"L'ordinanza di non balneabilità temporanea emessa per la zona della Darsena, che vieta l'accesso al mare dal porticciolo fino alla spiaggia libera di fronte all’area manifestazioni, rappresenta un colpo durissimo per Arma, proprio all'avvio della stagione balneare" - dice il direttivo di Altamarea - La Grande Taggia.

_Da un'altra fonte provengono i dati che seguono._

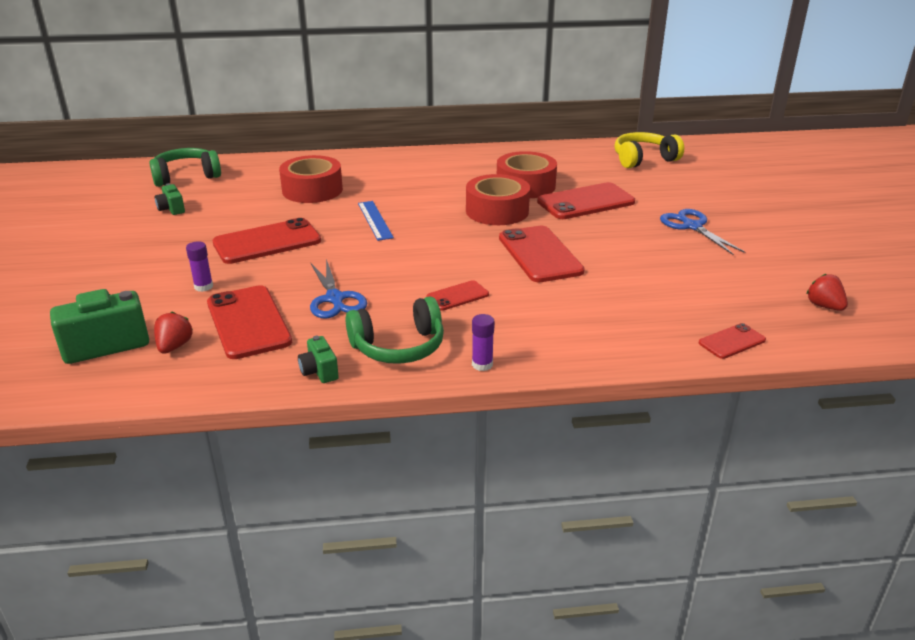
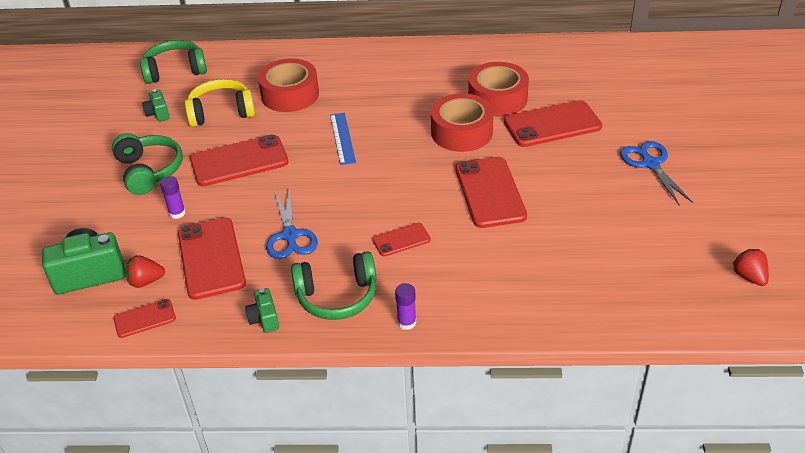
camera: 10 degrees right, 10 degrees up
red strawberry [154,311,193,354] -> red strawberry turned 120 degrees counterclockwise [125,255,165,288]
yellow headphones [614,132,684,168] -> yellow headphones moved to [184,79,255,127]
red phone [699,323,766,359] -> red phone moved to [113,299,176,338]
none -> green headphones [112,133,183,195]

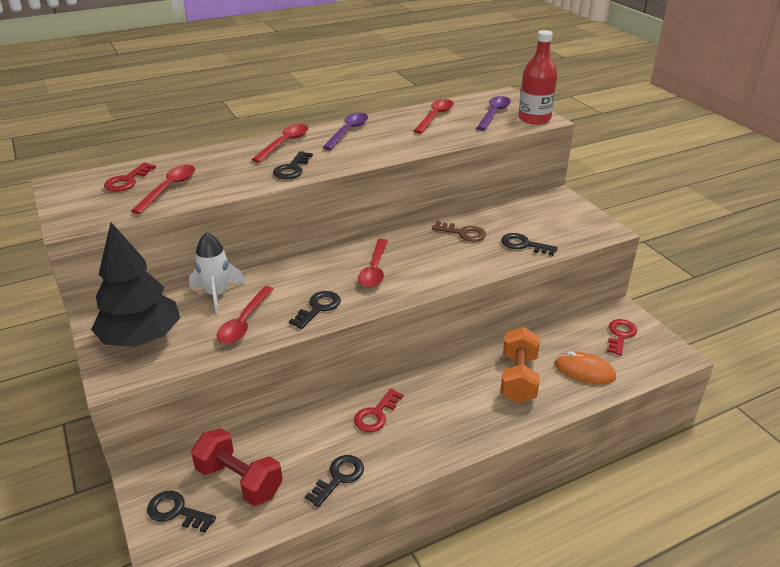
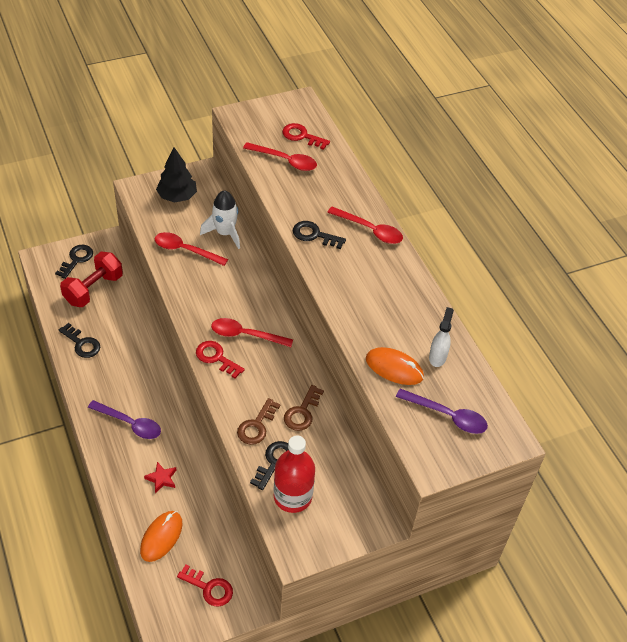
camera: 90 degrees right, 15 degrees up
black tree [91,222,180,347] -> black tree [156,147,197,203], size x0.67
black key [289,291,341,329] -> none
purple spoon [322,113,368,150] -> purple spoon moved to [88,400,161,439]
red key [354,389,404,432] -> red key moved to [196,341,245,378]
red spoon [414,99,454,134] -> white spray bottle [429,307,454,367]
orange dumbbell [500,327,540,403] -> red star [144,462,176,493]
red bottle [518,30,557,125] -> red bottle moved to [274,435,315,513]
none -> brown key [237,398,281,445]
none -> orange mouse [366,347,424,385]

"Come Altamarea, pur comprendendo la doverosa natura cautelativa del provvedimento a tutela della salute pubblica, non possiamo non esprimere forte preoccupazione per quanto accaduto" - sottolinea - "La rottura della condotta fognaria è avvenuta durante i lavori di messa in sicurezza degli argini del torrente Argentina: un incidente grave che rischia di compromettere l'immagine turistica del nostro litorale e di danneggiare pesantemente gli operatori economici della zona. La gestione delle emergenze non può diventare l'ordinaria amministrazione della nostra città".
"Esercitare la massima pressione politica e tecnica su Rivieracqua affinché l'intervento di ripristino definitivo non subisca alcun ritardo" - afferma - "Garantire un cronoprogramma certo per i successivi campionamenti dell'Arpal, riducendo al minimo assoluto i tempi di attesa per la revoca del divieto.
Monitorare con più rigore i cantieri sul territorio, per evitare che lavori pubblici strategici si trasformino in un danno per altre infrastrutture vitali come la rete fognaria. I cittadini, i turisti e i commercianti di Arma di Taggia hanno il diritto di usufruire di un mare pulito e di servizi efficienti, soprattutto nei mesi estivi.
Non bastano le rassicurazioni: servono fatti e una risoluzione immediata. Altamarea continuerà a vigilare quotidianamente sulla situazione, pretendendo la massima trasparenza e risposte rapide da chi ha la responsabilità di governare il nostro territorio".